¿Y si sueño que mi vida es tan sencilla como un mendrugo de pan? Que mis días se pasan oyendo los gritos y risas de mis diez hijos mientras muelo maíz para su deleite. Mi marido llega con la caza a la espalda y saluda con una medio sonrisa de luchador orgulloso mientras da unos golpecitos en mi cabeza plagada de caracolillos. Las noches pasarían tranquilas, acurrucados ante la hoguera contándonos historias de guerreros valientes, mujeres mágicas que cuidan de los sueños, aves que hablan con los dioses y que provocan que los ojillos de los niños iluminen la noche oscura y bañada de estrellas.

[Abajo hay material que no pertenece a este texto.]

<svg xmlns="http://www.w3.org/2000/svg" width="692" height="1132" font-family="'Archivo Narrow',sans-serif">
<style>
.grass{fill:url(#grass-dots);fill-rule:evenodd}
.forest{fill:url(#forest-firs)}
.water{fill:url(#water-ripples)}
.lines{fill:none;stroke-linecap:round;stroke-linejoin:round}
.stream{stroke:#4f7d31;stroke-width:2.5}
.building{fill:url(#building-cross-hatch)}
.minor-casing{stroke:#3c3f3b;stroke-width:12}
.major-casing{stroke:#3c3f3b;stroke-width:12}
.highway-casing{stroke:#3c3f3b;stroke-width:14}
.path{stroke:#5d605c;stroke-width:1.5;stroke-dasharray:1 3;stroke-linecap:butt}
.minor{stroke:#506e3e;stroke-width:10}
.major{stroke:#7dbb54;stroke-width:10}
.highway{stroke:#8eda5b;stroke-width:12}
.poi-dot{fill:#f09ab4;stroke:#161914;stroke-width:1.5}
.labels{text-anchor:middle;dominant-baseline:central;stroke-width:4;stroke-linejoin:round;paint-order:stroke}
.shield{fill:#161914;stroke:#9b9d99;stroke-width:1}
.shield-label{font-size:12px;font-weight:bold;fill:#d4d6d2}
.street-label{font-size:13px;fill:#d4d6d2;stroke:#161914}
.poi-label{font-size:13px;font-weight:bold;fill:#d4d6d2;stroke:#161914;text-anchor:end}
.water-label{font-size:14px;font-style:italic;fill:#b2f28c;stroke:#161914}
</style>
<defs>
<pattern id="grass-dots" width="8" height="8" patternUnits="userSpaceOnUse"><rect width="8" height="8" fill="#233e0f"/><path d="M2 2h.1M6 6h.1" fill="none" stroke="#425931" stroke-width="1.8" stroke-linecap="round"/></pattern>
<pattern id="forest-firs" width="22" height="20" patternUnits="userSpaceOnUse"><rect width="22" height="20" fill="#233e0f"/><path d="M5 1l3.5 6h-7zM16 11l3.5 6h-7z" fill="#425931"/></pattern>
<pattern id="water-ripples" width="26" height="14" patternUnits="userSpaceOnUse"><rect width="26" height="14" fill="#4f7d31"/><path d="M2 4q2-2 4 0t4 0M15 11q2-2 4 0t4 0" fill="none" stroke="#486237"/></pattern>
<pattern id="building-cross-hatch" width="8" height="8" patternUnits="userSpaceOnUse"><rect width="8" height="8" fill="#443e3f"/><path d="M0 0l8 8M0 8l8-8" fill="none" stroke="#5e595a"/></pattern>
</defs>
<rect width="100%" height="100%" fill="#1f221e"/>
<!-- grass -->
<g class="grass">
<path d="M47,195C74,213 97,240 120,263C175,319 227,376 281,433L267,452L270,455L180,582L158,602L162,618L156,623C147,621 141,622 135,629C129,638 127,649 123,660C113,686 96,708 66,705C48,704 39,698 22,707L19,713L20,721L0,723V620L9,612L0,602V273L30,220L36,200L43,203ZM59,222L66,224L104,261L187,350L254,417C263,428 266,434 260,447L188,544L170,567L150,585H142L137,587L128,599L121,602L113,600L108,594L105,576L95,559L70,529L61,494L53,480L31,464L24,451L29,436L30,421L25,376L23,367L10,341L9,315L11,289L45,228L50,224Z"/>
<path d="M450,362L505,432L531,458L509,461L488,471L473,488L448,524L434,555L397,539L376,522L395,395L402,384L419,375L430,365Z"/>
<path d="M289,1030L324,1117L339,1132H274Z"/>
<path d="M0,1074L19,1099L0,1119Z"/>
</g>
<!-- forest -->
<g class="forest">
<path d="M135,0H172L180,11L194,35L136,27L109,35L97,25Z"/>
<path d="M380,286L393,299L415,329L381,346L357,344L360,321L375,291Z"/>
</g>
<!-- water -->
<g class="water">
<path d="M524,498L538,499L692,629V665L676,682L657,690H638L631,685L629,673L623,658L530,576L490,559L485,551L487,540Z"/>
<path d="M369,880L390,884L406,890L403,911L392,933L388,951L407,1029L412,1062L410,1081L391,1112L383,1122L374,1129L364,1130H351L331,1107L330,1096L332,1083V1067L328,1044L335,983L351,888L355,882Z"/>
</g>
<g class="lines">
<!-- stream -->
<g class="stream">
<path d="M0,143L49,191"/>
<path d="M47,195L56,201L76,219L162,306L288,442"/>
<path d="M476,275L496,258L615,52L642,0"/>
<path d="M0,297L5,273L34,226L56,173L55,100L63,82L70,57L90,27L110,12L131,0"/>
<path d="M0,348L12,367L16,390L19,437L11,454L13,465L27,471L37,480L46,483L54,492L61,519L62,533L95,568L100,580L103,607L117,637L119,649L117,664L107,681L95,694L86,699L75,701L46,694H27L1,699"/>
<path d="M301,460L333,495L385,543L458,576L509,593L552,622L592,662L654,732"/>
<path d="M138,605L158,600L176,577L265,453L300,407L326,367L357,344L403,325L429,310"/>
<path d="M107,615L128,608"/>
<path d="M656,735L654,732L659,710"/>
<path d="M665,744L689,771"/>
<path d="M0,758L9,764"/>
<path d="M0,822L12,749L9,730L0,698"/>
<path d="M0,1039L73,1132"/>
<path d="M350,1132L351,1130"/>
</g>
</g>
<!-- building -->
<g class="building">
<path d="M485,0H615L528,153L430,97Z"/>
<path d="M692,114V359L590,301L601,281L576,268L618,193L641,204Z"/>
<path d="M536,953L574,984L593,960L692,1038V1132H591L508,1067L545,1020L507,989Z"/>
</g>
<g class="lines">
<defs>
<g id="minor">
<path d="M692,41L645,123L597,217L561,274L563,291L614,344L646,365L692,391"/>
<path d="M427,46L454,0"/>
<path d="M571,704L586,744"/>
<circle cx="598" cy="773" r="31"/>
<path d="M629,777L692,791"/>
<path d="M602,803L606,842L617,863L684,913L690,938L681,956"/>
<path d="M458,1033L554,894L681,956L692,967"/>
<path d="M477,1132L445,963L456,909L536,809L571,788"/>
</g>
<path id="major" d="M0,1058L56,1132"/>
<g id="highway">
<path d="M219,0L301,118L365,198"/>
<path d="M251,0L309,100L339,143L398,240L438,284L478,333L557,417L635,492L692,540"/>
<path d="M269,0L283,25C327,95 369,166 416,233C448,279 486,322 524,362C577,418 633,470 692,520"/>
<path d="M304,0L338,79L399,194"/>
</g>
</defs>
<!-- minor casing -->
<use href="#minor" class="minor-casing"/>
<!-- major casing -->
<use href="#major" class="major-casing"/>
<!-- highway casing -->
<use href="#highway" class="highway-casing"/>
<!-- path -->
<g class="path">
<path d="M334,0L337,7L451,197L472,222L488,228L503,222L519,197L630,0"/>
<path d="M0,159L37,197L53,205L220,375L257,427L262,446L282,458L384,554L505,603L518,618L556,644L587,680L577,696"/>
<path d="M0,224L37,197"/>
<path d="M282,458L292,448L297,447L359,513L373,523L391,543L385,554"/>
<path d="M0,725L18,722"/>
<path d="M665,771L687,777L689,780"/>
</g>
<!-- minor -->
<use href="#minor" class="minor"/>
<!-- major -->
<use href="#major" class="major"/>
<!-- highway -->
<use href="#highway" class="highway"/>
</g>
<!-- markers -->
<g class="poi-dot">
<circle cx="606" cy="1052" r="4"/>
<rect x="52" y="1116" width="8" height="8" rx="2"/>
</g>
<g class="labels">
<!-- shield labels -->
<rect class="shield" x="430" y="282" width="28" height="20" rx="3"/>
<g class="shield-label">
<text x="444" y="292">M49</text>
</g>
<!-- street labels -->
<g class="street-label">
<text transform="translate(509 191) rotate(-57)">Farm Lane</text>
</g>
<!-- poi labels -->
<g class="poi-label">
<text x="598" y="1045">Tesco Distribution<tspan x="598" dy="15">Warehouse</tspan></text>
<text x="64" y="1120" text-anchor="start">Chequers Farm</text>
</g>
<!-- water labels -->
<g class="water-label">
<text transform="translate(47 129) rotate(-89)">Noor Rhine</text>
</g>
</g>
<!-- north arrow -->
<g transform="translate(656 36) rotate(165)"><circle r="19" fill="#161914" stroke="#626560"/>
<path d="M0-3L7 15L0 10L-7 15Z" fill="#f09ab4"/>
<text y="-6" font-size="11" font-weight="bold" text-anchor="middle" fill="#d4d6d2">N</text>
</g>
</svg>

Despertar cada día con la mente limpia con si volviera a nacer cada vez, sin esta marabunta de preguntas sin repuesta, sin necesidad de buscar mi sitio, con la tranquilidad de que todo está escrito y cada papel adjudicado de antemano. Que si un día la desgracia nos visita solo quepa mirar al dios águila para suplicarle unos trazos de su fortaleza y así poder aceptar el destino sin más. Quizá una ofrenda en forma de danza que rompa las nubes que han de regar mi huerto. Sin espejos, porque solo la mirada que me devuelven mis hijos, mi marido, mis vecinos amigos, me dan la certeza de la belleza que me acompaña.

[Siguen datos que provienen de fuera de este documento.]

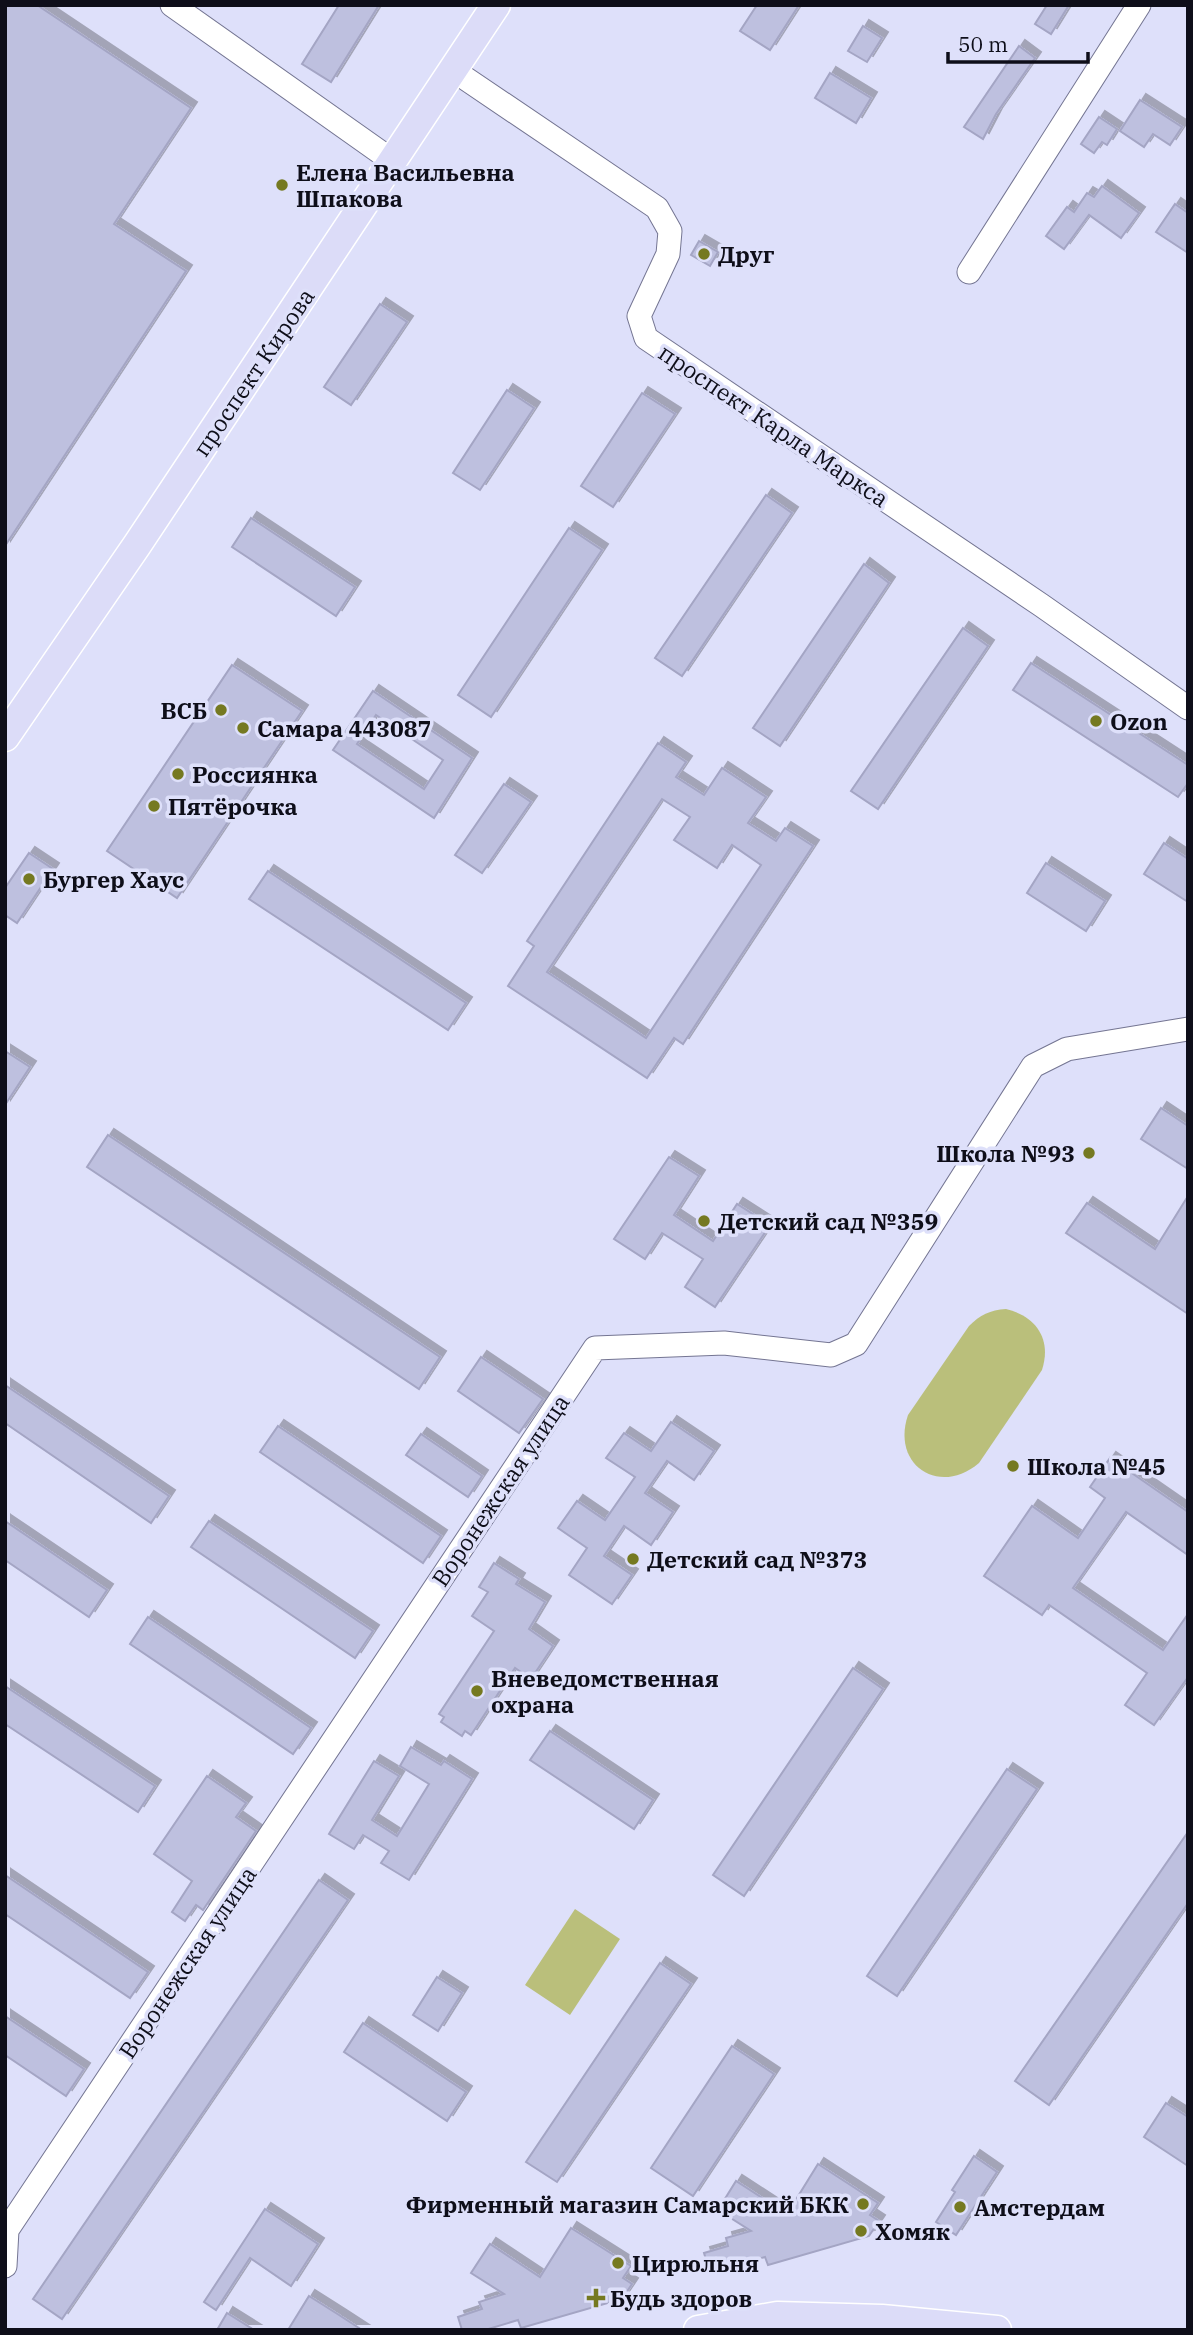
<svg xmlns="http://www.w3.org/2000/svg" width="1193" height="2335" viewBox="0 0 1193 2335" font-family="'IBM Plex Serif',serif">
<defs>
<filter id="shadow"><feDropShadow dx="6" dy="-6" stdDeviation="0" flood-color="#0004"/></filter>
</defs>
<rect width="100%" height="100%" fill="#dee0fa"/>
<g fill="#babf7b">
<path d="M 1006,1309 C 1036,1316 1052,1339 1042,1370 L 979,1463 C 939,1497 891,1465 908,1415 L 969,1326 C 980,1315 990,1310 1006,1309 Z"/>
<polygon points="575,1909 620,1939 570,2015 525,1985"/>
</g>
<g fill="#bec0df" stroke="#a4a5c4" stroke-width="2" fill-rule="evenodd" filter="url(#shadow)">
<polygon points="5,5 37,5 191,108 114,224 186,271 5,546"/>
<polygon points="339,5 379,5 331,82 302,64"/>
<polygon points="757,5 799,5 770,50 740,31"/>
<polygon points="1047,5 1069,5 1051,34 1035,24"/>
<polygon points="863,26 882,38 867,62 848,51"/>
<polygon points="1019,46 1035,58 996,114 983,139 964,127"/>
<polygon points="830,73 871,98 856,123 815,98"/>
<polygon points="1140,100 1182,127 1170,145 1153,134 1144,147 1120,131"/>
<polygon points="1099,117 1117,129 1107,145 1102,142 1094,153 1081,144"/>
<polygon points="1102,186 1139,213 1121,238 1089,215 1064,249 1046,236 1067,207 1074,212 1087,193 1094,197"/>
<polygon points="1175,204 1188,213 1188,253 1156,232"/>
<polygon points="699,241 718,252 710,266 691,255"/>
<polygon points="380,304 407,322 351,405 324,387"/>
<polygon points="507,390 534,408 480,490 453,473"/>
<polygon points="642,393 675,414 613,507 581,486"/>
<polygon points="766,495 792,513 682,676 655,658"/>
<polygon points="251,518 355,587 336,616 232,547"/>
<polygon points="569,528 602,550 491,717 458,695"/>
<polygon points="864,564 889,583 780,746 753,728"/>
<polygon points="963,628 988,646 878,809 851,791"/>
<polygon points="1031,663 1188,765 1188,783 1178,797 1013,690"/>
<polygon points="232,665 302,711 177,898 107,851"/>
<path d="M 373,691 L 472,758 L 434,818 L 333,750 ZM 376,715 L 443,760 L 424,789 L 357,744 Z"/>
<path d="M 658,743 L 686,762 L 676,777 L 704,795 L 722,768 L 766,797 L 748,823 L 776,841 L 785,828 L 813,846 L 683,1044 L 674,1038 L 647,1078 L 508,986 L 534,946 L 527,941 ZM 662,799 L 690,817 L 674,840 L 717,868 L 732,845 L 761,865 L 646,1038 L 547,972 Z"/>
<polygon points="504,784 531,802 482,873 455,855"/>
<polygon points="1164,843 1188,859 1188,902 1144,874"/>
<polygon points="29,853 53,869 17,923 5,915 5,888"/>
<polygon points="1046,863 1105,901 1086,931 1027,893"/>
<polygon points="268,871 466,1003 448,1030 249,899"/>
<polygon points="5,1051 30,1067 5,1105"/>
<polygon points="1161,1108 1188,1126 1188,1169 1141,1139"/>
<polygon points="108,1135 440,1357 419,1389 87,1167"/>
<polygon points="669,1157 699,1176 674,1215 713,1241 737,1204 770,1225 715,1307 685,1287 703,1259 662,1233 645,1259 614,1239"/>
<polygon points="1188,1196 1188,1314 1066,1233 1087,1203 1155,1249"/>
<polygon points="481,1357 543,1399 519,1433 458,1391"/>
<polygon points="5,1385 169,1496 151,1523 5,1423"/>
<polygon points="671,1422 714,1451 694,1480 667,1461 645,1493 673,1512 651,1545 624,1526 604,1556 632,1575 612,1604 569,1575 587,1548 558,1528 577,1501 605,1520 635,1477 606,1458 624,1433 651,1451"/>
<polygon points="278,1426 441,1536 423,1563 260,1452"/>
<polygon points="421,1434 482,1476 468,1497 406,1455"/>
<polygon points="1110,1458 1188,1512 1188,1555 1126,1512 1073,1588 1163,1650 1188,1614 1188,1677 1154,1725 1125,1705 1147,1673 1049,1605 1042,1615 984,1576 1032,1506 1078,1538 1105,1498 1090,1487"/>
<polygon points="5,1521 107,1590 89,1617 5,1560"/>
<polygon points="209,1521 373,1631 355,1658 191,1547"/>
<polygon points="494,1563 519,1579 516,1584 545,1602 529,1629 553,1646 531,1679 515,1668 471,1735 465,1731 462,1736 441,1722 444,1717 439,1714 494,1631 472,1616 488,1592 479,1587"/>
<polygon points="148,1617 311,1728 293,1754 130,1644"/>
<polygon points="853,1668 883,1689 744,1896 713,1875"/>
<polygon points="5,1686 155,1786 138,1812 5,1724"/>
<polygon points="550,1731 653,1800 634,1829 530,1760"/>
<polygon points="411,1747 441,1765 444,1761 472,1779 409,1880 381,1863 389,1851 363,1835 354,1849 329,1834 374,1761 399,1776 372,1820 397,1836 429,1784 400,1766"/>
<polygon points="1007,1769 1037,1789 897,1996 867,1976"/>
<polygon points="207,1776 246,1803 236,1817 256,1831 203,1910 196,1905 185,1921 172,1912 192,1881 154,1854"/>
<polygon points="1188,1832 1188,1903 1049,2105 1015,2081"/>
<polygon points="5,1875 148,1972 130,1998 5,1914"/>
<polygon points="319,1880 348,1900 62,2319 33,2299"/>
<polygon points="660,1963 691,1984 557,2182 526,2162"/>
<polygon points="437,1977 462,1993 438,2031 413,2015"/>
<polygon points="5,2016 84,2069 66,2096 5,2055"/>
<polygon points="363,2023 466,2092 447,2121 344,2052"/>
<polygon points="732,2046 774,2074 693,2196 651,2168"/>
<polygon points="1166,2103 1188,2117 1188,2166 1144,2137"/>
<polygon points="974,2156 997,2172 956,2235 936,2222 955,2192 952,2190"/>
<polygon points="818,2164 878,2203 870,2215 879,2221 869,2236 768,2265 765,2257 710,2273 704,2253 728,2246 726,2238 751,2231 718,2210 736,2181 787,2214"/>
<polygon points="265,2209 318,2244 291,2286 250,2258 216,2310 204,2302"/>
<polygon points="571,2228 631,2266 623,2278 632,2284 622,2299 521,2328 518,2320 485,2330 462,2330 458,2317 482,2309 479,2302 504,2294 471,2273 490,2244 540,2277"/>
<polygon points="309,2296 339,2315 362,2330 288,2330"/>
<polygon points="227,2313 254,2330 217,2330"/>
</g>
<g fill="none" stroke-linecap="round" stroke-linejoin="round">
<defs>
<g id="minor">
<polyline points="172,5 394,162"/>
<polyline points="453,70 657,208 670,231 668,254 639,316 646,338 1041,605 1188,708"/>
<polyline points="969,272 1139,5"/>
<polyline points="5,2266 7,2230 595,1348 724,1343 831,1355 856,1344 1033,1066 1067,1049 1188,1029"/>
</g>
<g id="major">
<polyline points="5,737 137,545 496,5"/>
<polyline points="698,2330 777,2316 882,2319 997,2330"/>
</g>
</defs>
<use href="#minor" stroke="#747592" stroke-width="25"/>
<use href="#major" stroke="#fff" stroke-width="31"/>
<use href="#minor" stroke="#fff" stroke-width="23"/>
<use href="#major" stroke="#dcdcf8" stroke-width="28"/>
</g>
<g fill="#757921" stroke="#dee0fa" stroke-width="2.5">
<circle cx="282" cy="185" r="7"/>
<circle cx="704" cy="254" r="7"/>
<circle cx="221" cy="710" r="7"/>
<circle cx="1096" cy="721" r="7"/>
<circle cx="243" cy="728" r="7"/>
<circle cx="178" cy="774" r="7"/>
<circle cx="154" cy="806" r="7"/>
<circle cx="29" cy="879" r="7"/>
<circle cx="1089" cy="1153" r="7"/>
<circle cx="704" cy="1221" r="7"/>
<circle cx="1013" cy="1466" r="7"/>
<circle cx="633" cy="1559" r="7"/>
<circle cx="477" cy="1691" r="7"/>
<circle cx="863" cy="2204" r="7"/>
<circle cx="960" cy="2207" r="7"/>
<circle cx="861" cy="2231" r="7"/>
<circle cx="618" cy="2263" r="7"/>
<path d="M592.5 2287.5h7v7h7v7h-7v7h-7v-7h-7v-7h7z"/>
</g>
<g text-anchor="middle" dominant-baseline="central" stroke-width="7" stroke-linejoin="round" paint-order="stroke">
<g font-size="23" font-weight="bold" fill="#0e0e19" stroke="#dee0fa" text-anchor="start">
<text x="296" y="172">Елена Васильевна<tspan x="296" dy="26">Шпакова</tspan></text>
<text x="718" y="254">Друг</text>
<text x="207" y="710" text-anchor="end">ВСБ</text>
<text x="1110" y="721">Ozon</text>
<text x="257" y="728">Самара 443087</text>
<text x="192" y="774">Россиянка</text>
<text x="168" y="806">Пятёрочка</text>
<text x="43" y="879">Бургер Хаус</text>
<text x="1075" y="1153" text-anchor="end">Школа №93</text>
<text x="718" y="1221">Детский сад №359</text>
<text x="1027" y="1466">Школа №45</text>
<text x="647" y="1559">Детский сад №373</text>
<text x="491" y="1678">Вневедомственная<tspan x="491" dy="26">охрана</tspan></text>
<text x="849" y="2204" text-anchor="end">Фирменный магазин Самарский БКК</text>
<text x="974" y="2207">Амстердам</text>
<text x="875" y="2231">Хомяк</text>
<text x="632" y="2263">Цирюльня</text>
<text x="610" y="2298">Будь здоров</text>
</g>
<g font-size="23" fill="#0e0e19" stroke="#dee0fa">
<text transform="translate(253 372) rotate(-56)">проспект Кирова</text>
<text transform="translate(774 425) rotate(34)">проспект Карла Маркса</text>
<text transform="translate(500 1490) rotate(-56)">Воронежская улица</text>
<text transform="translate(187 1962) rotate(-56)">Воронежская улица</text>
</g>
</g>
<rect width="1193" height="2335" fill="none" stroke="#0e0e19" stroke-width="14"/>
<path d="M948 52v10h140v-10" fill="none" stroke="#0e0e19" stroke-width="3.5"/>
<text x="958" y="52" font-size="21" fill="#0e0e19" stroke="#dee0fa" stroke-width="5" paint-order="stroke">50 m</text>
</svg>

¿Y si soy un pequeño y blando pero resistente huevo de Geco? Mi mama, con esa sabiduría de años remotos que lleva sobre sus escamas, me habría depositado en el hueco de un tronco caído, cerca de la playa. La marea me mecería hasta alta mar, como si adivinara mi espíritu aventurero y colonizador, flotaría tranquilamente acurrucado en la madera, en un mar cálido y transparente como pocos. Un día, en el horizonte, se divisaría una nube esmeralda, una pequeña pero preciosa isla que hace sombra a cualquier paraíso que puedas imaginar. Allí, el mar, me depositaría en la arena deslumbrante y yo sentiría que es el momento de salir de mi cáscara. Sacaría mi cabecita verde luz, otearía mi entorno y sonreiría al ver mi nuevo mundo por conquistar, mi hogar.
Si, hoy me apetece ser coco de mar: sensual, pasiva y mágica.